Schwarzer Kokon. Matthias Kluger
Haskins war der Erste, der die Situation erfasste. Keine Ahnung, was genau geschehen war. Wurde sie von Mr. Baine bestraft, gezüchtigt? In diesem Moment war dies auch egal. Die Sklavin hatte das Herrenhaus unerlaubt verlassen.
Zola zitterte, hob ihren Rock und deutete ungeniert auf ihre Scham. Ihre Geste war derart schockierend, dass Tumelo Übelkeit beschlich, als er begriff, was Zola zugestoßen war. In ihm entbrannte der Hass des betrogenen Liebhabers, der er nie war, aber gerne gewesen wäre.
»Mr. Haskins, was wir tun? Zola sonst sterben«, entfuhr es Tumelo aufgeregt.
Zola, trotz ihrer Qualen bewundernswert gefasst, brach nun in Tränen aus. Keine Tränen der Angst oder gar Scham, sondern funkensprühender Hass, entfesselte Wut. Tief, ihren glasigen Blick in die Augen von Sam Haskins bohrend, zischte Zola: »Ich werde töten Mr. Baine.«
Sam wusste, dass es nie so weit kommen würde, wenn sie hier in der Hütte blieben. »Packt eure Sachen, wir müssen raus hier, bevor Mr. Baine kommt.«
Da sie nichts hatten, was man packen konnte, halfen sie Zola hoch und von Tumelo gestützt standen sie am Ausgang der Hütte.
Es schien zu spät.
In einer Entfernung von etwa achtzig Metern sah Sam drei Personen vom Herrenhaus her kommen. »Schnell, da sind sie.«
Sam deutete in Richtung des angrenzenden Waldes, in dessen Areal auch der ›Schlund‹ seinen Platz hatte. Das angrenzende Buschwerk würde ihnen erst einmal Deckung geben, denn der direkte Weg zum Ashley River bot ihnen auf ganzer Strecke keinen Sichtschutz.

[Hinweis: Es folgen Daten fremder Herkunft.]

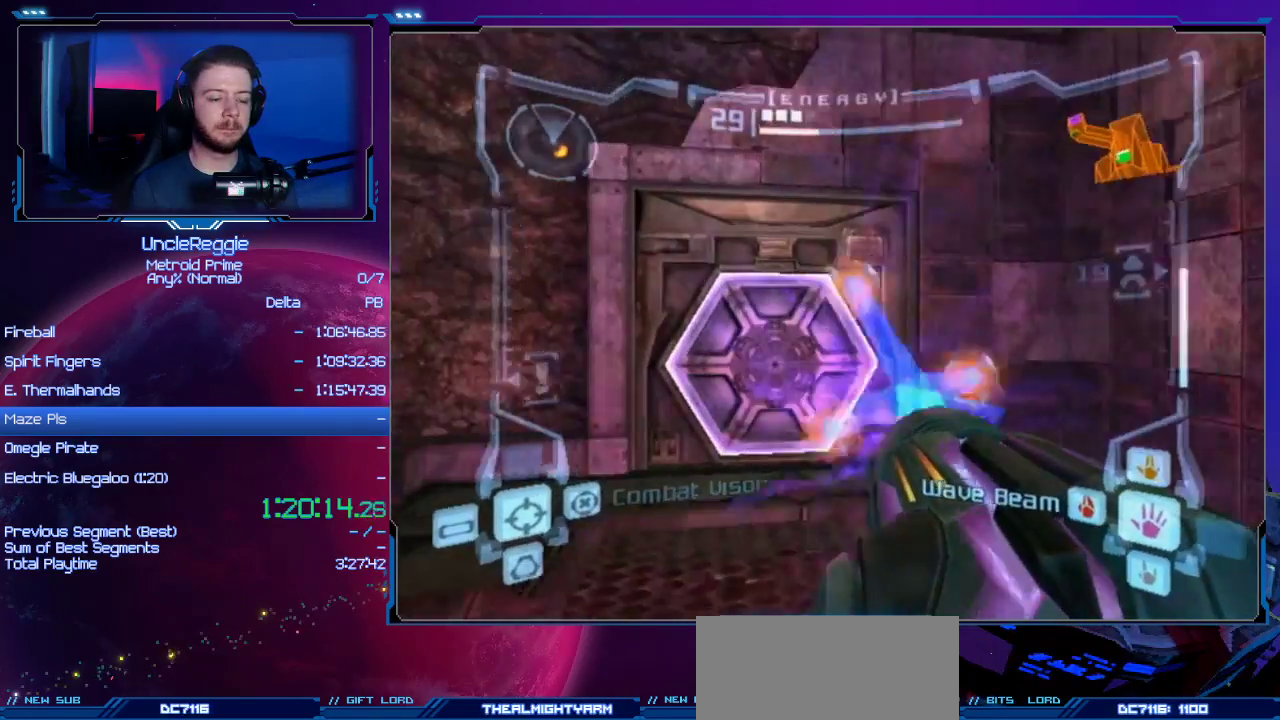
{"buttons": ["L1"], "left_stick": "up", "right_stick": "center", "events": [[50, "A", "up"]]}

In der Hoffnung, nicht von den drei näher Rückenden entdeckt zu werden, huschten sie blitzschnell und geduckt hinter Abas Hütte. Von dort aus ging es, die weiteren eng stehenden Hütten als Deckung, circa hundert Meter weiter, bis sie den dicht bewucherten Rand des Areals erreichten. Allen war bewusst, dass sie als Fliehende und Fluchthelfer in Lebensgefahr waren. Nur eine Minute später und sie wären entdeckt worden.
Hinter dem Gebüsch sackte Zola erneut in sich zusammen. Zu mächtig waren die Ereignisse der letzten Stunden und sie fühlte sich elend.

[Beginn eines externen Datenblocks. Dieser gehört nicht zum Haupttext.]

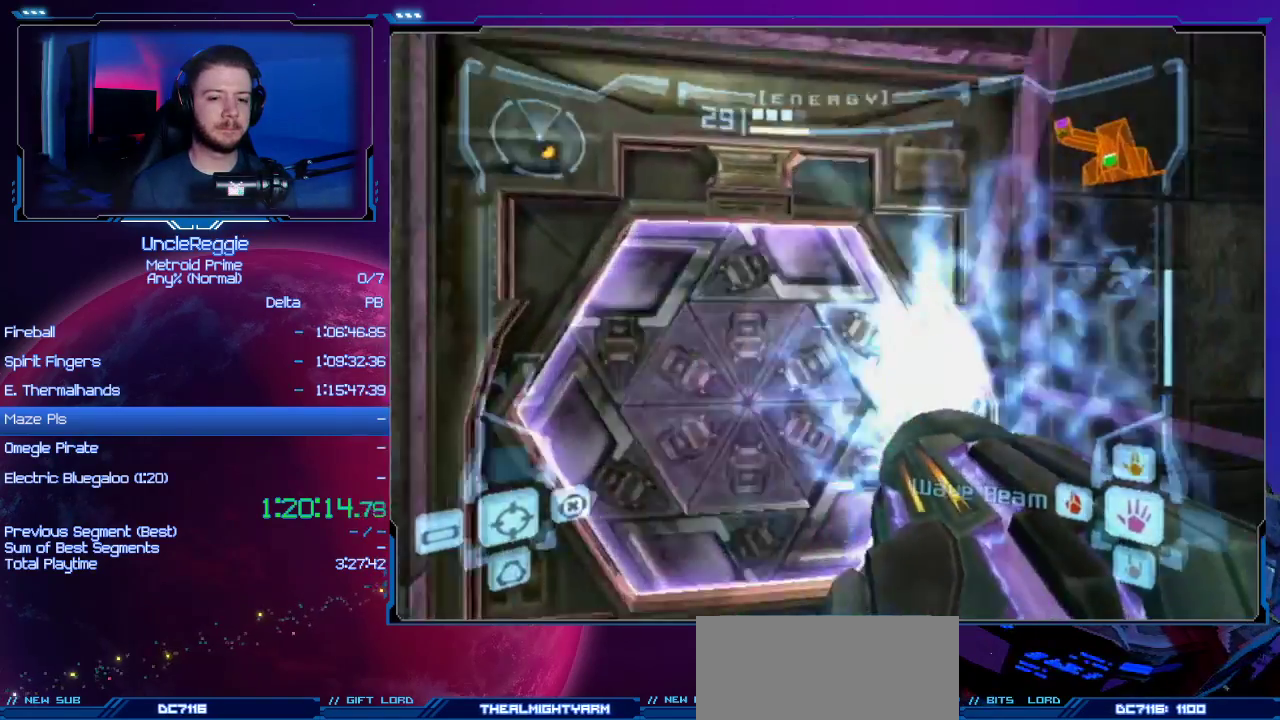
{"buttons": [], "left_stick": "up-right", "right_stick": "center", "events": [[84, "right_stick", "down"], [184, "right_stick", "center"], [301, "L1", "up"], [367, "left_stick", "up-right"]]}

Sam und Tumelo schoben Zweige eines Steppenläuferstrauchs zur Seite und beobachteten, wie Mr. Baine, von zwei Negern eskortiert, sowohl vor als auch in der Hütte suchte, in der sie selbst noch vor wenigen Minuten standen. Mr. Baine blickte um sich. Schon dachte Sam, dass Baines Blick in Richtung der Sträucher verweilte.
Nachdem einer der Farbigen im Inneren der Hütte verschwunden war, um sogleich wieder herauszukommen, machten sich die drei zu Sams Erleichterung auf den Weg zu den Baumwollfeldern.
»Sie werden Aba auf den Feldern suchen«, sagte Sam. »Wir haben nicht viel Zeit. Schnell, wir müssen zum Fluss.«
Der Ashley River stellte die einzige Möglichkeit dar, zu entkommen, jedoch auch das größte Hindernis. Das gesamte Ufergelände war gut bewacht, um diejenigen abzuschrecken, die eine Flucht aus der Leibeigenschaft planten. Die Wachen waren mit Gewehren bewaffnet und Sam wusste, dass sie Mr. Baine hörig waren und seinen Schießbefehl ohne Rücksicht ausführen würden. Sam fasste unter Zolas Beine und Schulter und führte die Gruppe durch das Dickicht. Er stolperte mehrfach, da das Wurzelwerk den Boden uneben machte. Schweiß lief ihm in die Augen.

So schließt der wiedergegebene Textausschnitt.